I suppose no man can violate his nature. All the sallies of his will are rounded in the law of his being, as the inequalities of Andes and Himmaleh are insignificant in the curve of the sphere. Nor does it matter how you gauge and try him. A character is like an acrostic or Alexandrian stanza; read it forward, backward, or across, it still spells the same thing. In this pleasing contrite wood-life which God allows me, let me record day by day my honest thought without prospect or retrospect, and, I cannot doubt, it will be found symmetrical, though I mean it not and see it not. . . . Character teaches above our wills. . . .

I hope in these days we have heard the last of conformity and
consistency.

Syterion, I think the essay is good. I wrote one about my unusal adolescent experience and the lessons gleaned from it for two out of the three colleges I applied to (the third I sent an earlier written and kind of dull essay just for the hell of it, I wasn't really interested in getting into there) and got into those two of three. Good luck. :thumbsup:
 
To be honest it's so emotionally loaded I couldn't read it at one go.

I could be wrong, but to me it makes you sound like you have might have issues. Not saying it does or you do, just maybe talk more about motivation, success, being at college for a purpose etc.

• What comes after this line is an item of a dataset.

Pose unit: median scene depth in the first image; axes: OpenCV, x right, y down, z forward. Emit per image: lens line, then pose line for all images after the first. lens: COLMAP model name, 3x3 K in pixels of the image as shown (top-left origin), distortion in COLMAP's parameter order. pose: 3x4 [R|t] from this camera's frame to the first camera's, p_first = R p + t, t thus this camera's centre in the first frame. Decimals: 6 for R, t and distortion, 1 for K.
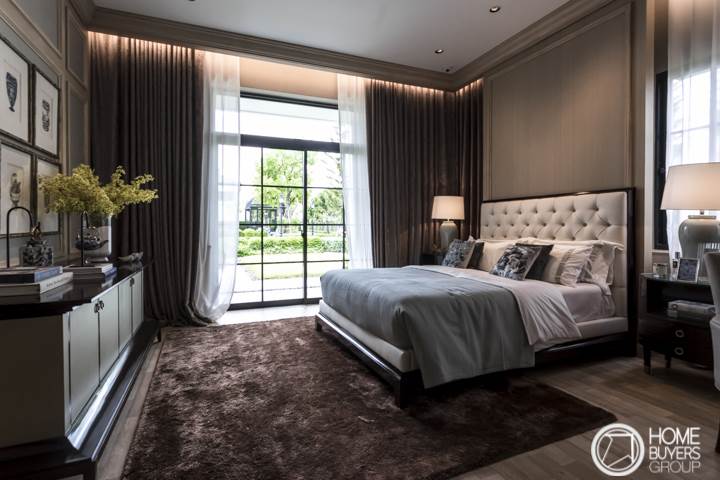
lens RADIAL K [[358.7, 0, 358.2], [0, 358.7, 229.9], [0, 0, 1]] dist [-0.001378, 0.000304]
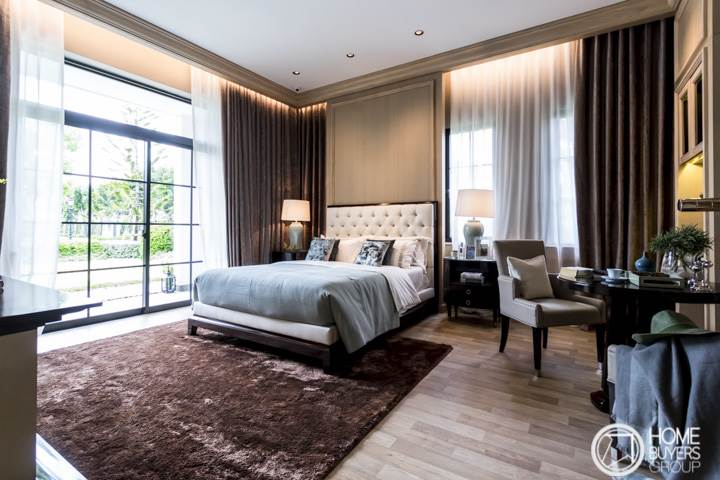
lens RADIAL K [[346.2, 0, 360.6], [0, 346.2, 226.6], [0, 0, 1]] dist [0.001855, 0.000458]
pose [[0.818748, 0.007372, 0.574106, -0.279972], [0.002582, 0.999860, -0.016522, 0.010011], [-0.574148, 0.015009, 0.818614, -0.013321]]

It's got a lotta down in it, maybe it needs a bit more up in some form. I don't know, but consider it. You got to consider your target audience - how do you want this college to look at you?

There's being honest, and then there's being stupidly honest.

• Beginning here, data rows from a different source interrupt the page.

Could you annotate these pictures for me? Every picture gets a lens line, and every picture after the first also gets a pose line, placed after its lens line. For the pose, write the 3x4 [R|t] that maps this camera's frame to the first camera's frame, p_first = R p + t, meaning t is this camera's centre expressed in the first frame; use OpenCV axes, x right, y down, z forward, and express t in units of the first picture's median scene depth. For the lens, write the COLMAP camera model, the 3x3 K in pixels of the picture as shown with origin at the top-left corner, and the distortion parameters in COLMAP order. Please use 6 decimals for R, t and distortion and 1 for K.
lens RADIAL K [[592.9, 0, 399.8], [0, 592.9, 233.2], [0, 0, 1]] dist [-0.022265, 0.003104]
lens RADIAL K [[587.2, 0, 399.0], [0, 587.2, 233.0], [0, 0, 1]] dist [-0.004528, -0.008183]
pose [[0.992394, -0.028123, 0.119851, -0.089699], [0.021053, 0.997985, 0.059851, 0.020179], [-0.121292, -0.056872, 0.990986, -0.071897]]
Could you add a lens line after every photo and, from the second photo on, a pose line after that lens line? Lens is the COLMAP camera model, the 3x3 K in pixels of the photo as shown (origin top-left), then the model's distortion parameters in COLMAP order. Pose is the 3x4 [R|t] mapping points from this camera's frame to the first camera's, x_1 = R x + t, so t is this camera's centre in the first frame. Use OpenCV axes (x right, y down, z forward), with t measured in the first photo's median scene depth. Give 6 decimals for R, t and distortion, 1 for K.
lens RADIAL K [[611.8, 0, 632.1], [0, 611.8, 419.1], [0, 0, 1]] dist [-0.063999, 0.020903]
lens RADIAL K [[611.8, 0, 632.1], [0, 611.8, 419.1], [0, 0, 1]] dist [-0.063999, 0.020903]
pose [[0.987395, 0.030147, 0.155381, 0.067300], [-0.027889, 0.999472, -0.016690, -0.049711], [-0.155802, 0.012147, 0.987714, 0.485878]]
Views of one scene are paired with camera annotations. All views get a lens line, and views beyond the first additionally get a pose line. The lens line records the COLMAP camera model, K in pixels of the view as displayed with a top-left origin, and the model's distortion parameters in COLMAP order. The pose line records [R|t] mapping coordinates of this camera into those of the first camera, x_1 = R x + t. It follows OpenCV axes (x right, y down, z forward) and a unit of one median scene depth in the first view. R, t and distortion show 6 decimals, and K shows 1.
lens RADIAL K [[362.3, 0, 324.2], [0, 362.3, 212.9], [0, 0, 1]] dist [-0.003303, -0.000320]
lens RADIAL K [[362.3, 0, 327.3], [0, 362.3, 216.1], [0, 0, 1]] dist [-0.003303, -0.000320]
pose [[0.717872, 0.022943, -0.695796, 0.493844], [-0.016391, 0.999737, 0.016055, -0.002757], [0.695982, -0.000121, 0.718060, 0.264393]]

I can see what you're saying, my teacher was talking before about being too negative. Do you think talking about the strengths gained from it would help it be more positive?

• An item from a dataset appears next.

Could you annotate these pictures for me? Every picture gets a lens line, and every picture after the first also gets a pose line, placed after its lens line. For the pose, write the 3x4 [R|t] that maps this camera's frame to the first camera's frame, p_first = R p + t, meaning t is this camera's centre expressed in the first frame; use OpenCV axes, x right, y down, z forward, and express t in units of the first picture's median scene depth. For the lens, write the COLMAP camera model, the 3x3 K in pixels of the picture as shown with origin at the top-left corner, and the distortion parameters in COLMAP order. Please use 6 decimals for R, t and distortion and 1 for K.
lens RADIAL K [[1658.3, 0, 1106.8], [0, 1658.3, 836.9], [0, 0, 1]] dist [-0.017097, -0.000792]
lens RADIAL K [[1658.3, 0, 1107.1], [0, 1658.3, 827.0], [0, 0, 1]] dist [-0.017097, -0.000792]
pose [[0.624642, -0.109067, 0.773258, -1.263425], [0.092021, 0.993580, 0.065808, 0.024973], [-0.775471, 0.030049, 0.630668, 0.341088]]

As for being emotionally loaded, the point of the essay is to show them who you are, and If I write about my father's death and it isn't emotional, it'll probably come off cold and unfeeling.
 
I really think this is a great admissions essay. It's much better than I can write now and a world ahead of what I could have written coming out of highschool. That being said, I won't critique it 'cause I certainly wouldn't have any thing constuctive to add. BTW what books were in your mother's hands? Good luck in college.
 
Systerion I will ask my financee' to take a look. She's an educator and is much smarter than I. She went to Berkeley and Columbia so she'll be able to give you some insight.
 
I'm not big on grammer, but you might want to change the bit where you and your sister were put in your mom's custody to "my sister and I" instead of, "my sister and me". One of the few grammar rules that has stuck in my head from my English classes is that you are supposed to use "I" instead of "me" when you use phrases like that.

As for the content, I think it sounds pretty good. However, I agree with Whomp and Shortguy about putting more emphasis on how it has made you stronger, and how you are avoiding the mistakes your father made. You're doing good though.:goodjob:
 
Actually what Evil Tyrant said changing me with I was what I was thinking too. I'm not a grammar expert though. Where's the Brits when you need them. :p
 
It's me when it's in a preposition. I'll check if I made that mistake when I shoud lhave used the nominative, but I don't think I did. As for the books, They were like, "Coping with death" and "How to continue your life after a death" and stuff.
 
My father died in his sleep when I was seven years old. He was an alcoholic and his liver just could not take further abuse. Following my father being subpoenaed with another charge of Driving Under the Influence, my mother received full custody of my sister and me right after I was born.

I don't see how the blue part relates to the red part. In the first part, his death is described, but then leaps back in time to actions around your birth and I can't see the link. I don't think you were going down the 'circle of life' road (I hope not anyway), so it might be better to put those sentences elsewhere.